◆ TASKS TO CARRY OUT ◆
1. In the essay on the film Naseem, explain why Mayuri Kango's character keeps returning to her history lessons.
2. Extend the essay on the film Naseem, starting after its last sentence.

◆ EXTRACT TO READ ◆
....................

In the 1995 Hindi film Naseem, Mirza opens his tale of urban history with a simple question: “Dadajan, what does Naseem mean?” This incessant yearning to know the plethora of undulating political questions, perhaps, tends to complicate this innocent question. But, it is only Saeed Akhtar Mirza, the maestro of parallel cinema, who could explicate the forces of the ‘Morning wind’ in his narrative set between June and December 1992, just a few days before the Babri Masjid would be demolished at Ayodhya. Mayuri Kango upholds the role of her audience on screen, an aficionado of the rediscovered art of storytelling.

Extremely dissociated with the expectations of her Science classes, her inquiries repeatedly hover around her history lessons, a need to get hold of the Truth, or, as an African Proverb says, ‘the true tale of hunting that can be only told by the lion.’ Kaifi Azmi, who plays the role of her bedridden grandfather, acts as an orator, reciting aloud tales of his own romantic misadventures and mapping them with the new horizons of the present political climate.

....................

◆ DATASET ◆
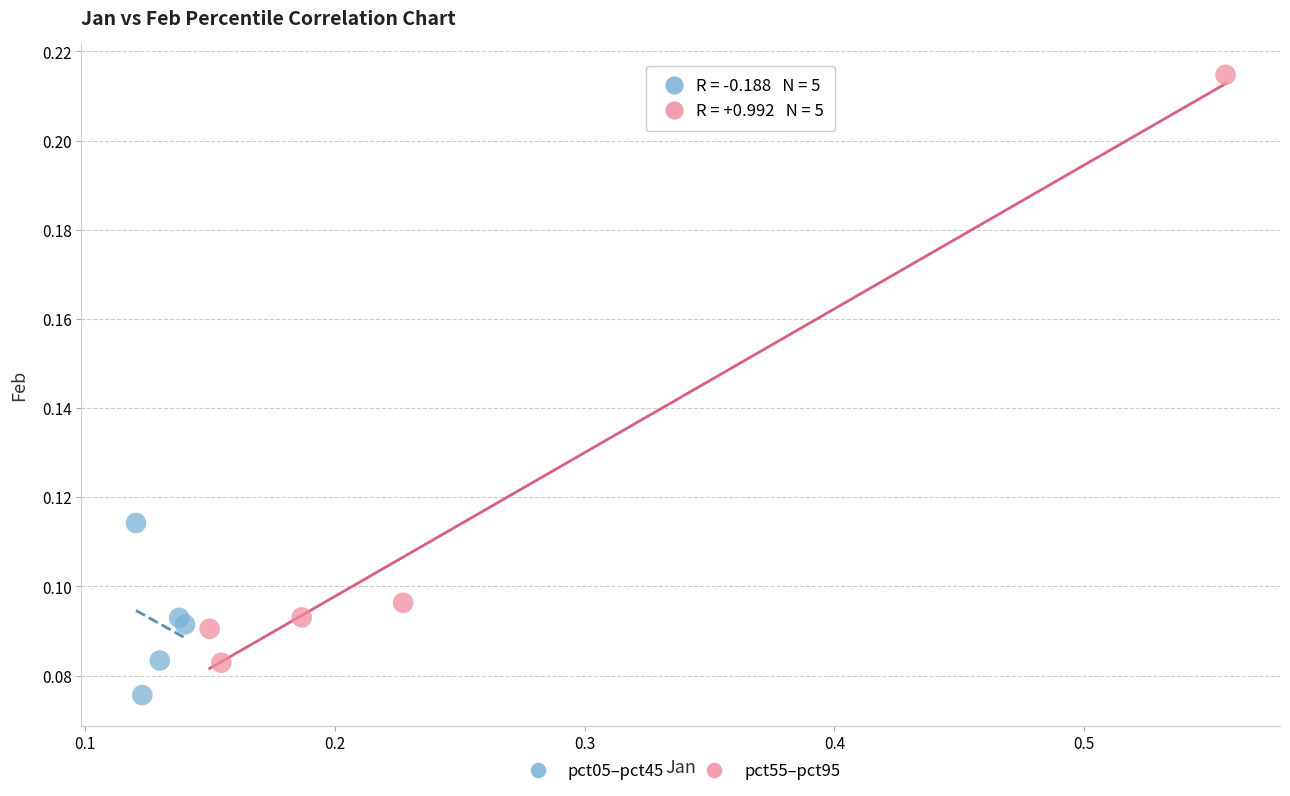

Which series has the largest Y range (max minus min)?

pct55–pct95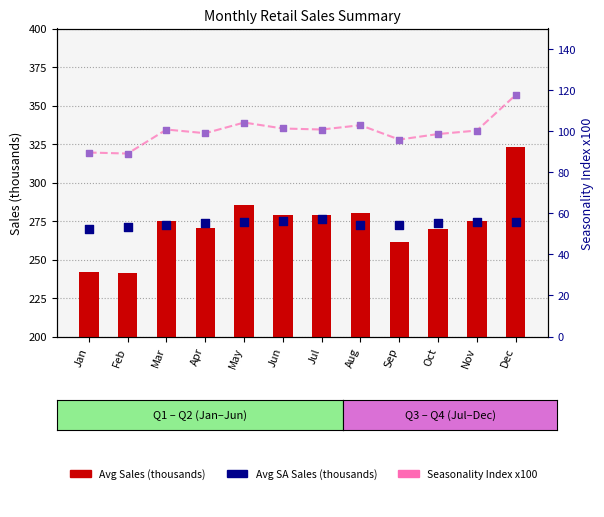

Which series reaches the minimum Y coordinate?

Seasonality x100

....................

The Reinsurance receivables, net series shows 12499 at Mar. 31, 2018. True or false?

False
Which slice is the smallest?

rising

....................

◆ ANSWERS BY ITEM ◆
1. She feels far removed from what her science classes expect of her. Her questions keep circling her history lessons because she needs to get hold of the Truth. The essay compares this to the African proverb about "the true tale of hunting that can be only told by the lion."

2.
According to Abdul Halim Sharar, Dastangoi is based on the description of ‘razm o bazm’. Complementing both ‘Battle’ and ‘Feast,’ the idea rests on the ruler, portrayed as both the reveler and the figurine who witnesses (and experiences) the knavery, trickery, his embellished courtly life as well as the recurring theme of love and war under his reign. Epics and heroic texts rooted in pre-Islamic Iran have displayed the underplay of a variety of kingly deeds through the medium of Dastangoi. It is in “Naseem” that Mirza has redeployed the playful locus of this form, borrowing tropes from the Panchatantra tradition or Rumi’s Masnavi. The film went on to win the National Award for Best Direction and Best Screenplay, proving the interim beauty with which Mirza presented this gruesome moment in contemporary Indian history.

The first story is a playful one. Dadajan remembers his youth and the friends who were invited to his house for an evening round of cards. His wife enters the courtyard to serve tea, played by Seema Kelkar. She goes on to complain about his Sanskrit-speaking friend. The angry homemaker had apparently been coerced to make some Badam ki Kheer for the latter, but he had vanished from the scene and forgotten about his request. With the anagnorisis comes the conclusion. The said friend immediately joins the act from nowhere, jostling between random Sanskrit words, only to be encountered by Naseem’s grandmother, who offers him a glass of his favorite drink.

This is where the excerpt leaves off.